Collected data:
╭──

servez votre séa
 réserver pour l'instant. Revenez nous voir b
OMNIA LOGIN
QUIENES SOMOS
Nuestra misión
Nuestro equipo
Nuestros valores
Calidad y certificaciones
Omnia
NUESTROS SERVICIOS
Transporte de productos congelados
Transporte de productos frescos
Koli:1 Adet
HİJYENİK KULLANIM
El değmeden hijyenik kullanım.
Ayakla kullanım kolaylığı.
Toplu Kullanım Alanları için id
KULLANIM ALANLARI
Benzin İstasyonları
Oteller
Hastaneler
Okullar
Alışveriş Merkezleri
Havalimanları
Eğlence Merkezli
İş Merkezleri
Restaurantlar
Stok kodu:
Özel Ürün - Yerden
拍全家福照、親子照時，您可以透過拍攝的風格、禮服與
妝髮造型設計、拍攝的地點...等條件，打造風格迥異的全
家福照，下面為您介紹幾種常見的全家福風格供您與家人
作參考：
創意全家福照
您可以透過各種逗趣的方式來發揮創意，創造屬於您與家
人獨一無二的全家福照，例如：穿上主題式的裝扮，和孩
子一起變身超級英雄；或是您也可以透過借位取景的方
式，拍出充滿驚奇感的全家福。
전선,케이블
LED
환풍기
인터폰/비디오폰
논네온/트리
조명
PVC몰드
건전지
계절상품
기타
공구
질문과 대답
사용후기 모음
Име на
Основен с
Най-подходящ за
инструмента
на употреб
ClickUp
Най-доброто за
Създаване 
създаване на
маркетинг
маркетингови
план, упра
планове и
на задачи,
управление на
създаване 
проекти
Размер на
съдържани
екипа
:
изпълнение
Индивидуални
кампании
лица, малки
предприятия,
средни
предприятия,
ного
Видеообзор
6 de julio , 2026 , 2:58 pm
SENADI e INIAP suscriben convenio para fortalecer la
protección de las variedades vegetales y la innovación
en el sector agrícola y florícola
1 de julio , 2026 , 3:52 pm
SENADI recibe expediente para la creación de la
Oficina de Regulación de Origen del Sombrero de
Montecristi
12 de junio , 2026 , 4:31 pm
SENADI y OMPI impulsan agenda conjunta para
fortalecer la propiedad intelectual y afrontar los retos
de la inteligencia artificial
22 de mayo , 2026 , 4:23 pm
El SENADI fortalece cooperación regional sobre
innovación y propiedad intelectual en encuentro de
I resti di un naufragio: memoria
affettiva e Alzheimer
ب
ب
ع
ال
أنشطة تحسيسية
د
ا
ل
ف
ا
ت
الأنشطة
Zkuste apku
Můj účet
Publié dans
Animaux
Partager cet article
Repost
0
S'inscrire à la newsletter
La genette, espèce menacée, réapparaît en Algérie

╰──

Your objective: Identify the lines above that contain the word "productos", then copy them.

Completed exercise:
Transporte de productos congelados
Transporte de productos frescos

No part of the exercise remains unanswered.